Place Where You Live:

Humboldt County, California

The Place Where I Live

 I live in a green place. It’s as big as Delaware, and yet as small as a bird’s-nest fungus the size of a young girl’s finger tip. The ocean licks this place’s western flank. Mountains lift her east side, revealing veined greenstone and modest glacial cirques. In the middle are, round, grassy hills scattered with patient oaks and trespasses of madrone, tan oak, Douglas-fir, and scrawny native rhododendron lifting their pink blossoms to the cool, wet air. Slopes of coast redwood and Sitka spruce fall to the sea, and Sooty Grouse strut the trees’ fat branches.

 Winter mornings, the yelping of Aleutian Cackling Geese rains down. Long, wavering skeins embroider the noisy sky, weaving, breaking, and forming again in slow motion, impatient to find the day’s forage in spongy pastures. You can count them as they pass overhead, or look for white Ross’s Geese among them. Or, you can let your focus go soft and feel their motion on your retinas, letting the calls sway your eardrums. Sharp notes moving inside a willow thicket tell you Myrtle Warblers are nearby, their cheeks darkening to black with the approach of spring when they will fly north with the geese in their indelible urge to find endless sun again.

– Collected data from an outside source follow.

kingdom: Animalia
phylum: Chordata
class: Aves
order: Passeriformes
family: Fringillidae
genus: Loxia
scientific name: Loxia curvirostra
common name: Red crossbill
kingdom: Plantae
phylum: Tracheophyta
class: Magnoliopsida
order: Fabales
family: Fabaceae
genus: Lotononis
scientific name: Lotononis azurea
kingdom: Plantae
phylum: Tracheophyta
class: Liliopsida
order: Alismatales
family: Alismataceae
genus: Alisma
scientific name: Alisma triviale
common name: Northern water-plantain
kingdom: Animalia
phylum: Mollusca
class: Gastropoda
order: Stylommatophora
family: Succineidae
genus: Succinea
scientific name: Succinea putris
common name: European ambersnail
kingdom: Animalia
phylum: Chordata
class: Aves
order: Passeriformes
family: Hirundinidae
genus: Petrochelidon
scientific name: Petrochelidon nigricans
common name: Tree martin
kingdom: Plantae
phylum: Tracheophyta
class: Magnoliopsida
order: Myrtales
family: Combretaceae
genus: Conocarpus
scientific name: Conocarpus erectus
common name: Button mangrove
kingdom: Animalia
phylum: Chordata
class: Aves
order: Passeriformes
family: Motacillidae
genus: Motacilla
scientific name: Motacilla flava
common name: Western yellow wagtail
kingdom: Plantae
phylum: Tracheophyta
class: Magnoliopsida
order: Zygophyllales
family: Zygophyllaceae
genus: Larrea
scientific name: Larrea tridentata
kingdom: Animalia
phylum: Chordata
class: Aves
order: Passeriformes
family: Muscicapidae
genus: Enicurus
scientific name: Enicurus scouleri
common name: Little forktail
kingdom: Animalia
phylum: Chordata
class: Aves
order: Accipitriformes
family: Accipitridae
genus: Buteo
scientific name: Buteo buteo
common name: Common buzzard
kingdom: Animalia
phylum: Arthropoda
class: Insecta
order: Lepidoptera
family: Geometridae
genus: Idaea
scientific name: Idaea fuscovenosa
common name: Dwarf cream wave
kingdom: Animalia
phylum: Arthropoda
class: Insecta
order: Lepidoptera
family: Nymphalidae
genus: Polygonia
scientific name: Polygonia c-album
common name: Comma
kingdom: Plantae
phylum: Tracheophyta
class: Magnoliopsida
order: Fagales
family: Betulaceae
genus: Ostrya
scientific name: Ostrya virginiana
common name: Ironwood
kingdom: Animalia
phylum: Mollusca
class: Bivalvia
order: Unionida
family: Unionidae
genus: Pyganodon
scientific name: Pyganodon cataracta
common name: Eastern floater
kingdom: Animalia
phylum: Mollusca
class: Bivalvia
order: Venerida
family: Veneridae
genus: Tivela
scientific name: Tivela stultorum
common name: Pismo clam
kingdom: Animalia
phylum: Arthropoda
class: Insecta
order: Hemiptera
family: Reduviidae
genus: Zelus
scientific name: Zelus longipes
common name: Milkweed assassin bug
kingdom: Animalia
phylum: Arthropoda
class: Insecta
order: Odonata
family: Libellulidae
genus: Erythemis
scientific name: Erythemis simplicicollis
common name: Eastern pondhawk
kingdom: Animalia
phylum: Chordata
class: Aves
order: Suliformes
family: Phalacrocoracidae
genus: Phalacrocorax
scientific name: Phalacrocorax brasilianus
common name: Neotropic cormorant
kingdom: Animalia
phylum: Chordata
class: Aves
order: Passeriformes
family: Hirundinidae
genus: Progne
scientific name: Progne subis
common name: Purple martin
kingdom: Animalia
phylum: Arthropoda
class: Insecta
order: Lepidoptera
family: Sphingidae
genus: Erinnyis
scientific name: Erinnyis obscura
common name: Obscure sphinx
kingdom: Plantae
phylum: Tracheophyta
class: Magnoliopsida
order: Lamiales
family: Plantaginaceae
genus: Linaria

 This place can make you wander when you’re supposed to be doing something else. When the sun shines, people can’t help themselves. They put down what they’re doing and open their wings to the sun’s warm calories. To its affirmation that the rain will always end. That the creeper’s silver call will shiver in the forest again and the thrush’s whinny will query your intentions as you move about out of doors. Neighbors nod to each other, smiling, quietly knowing the ways of our place. We know why we’re here; we wouldn’t be anywhere else.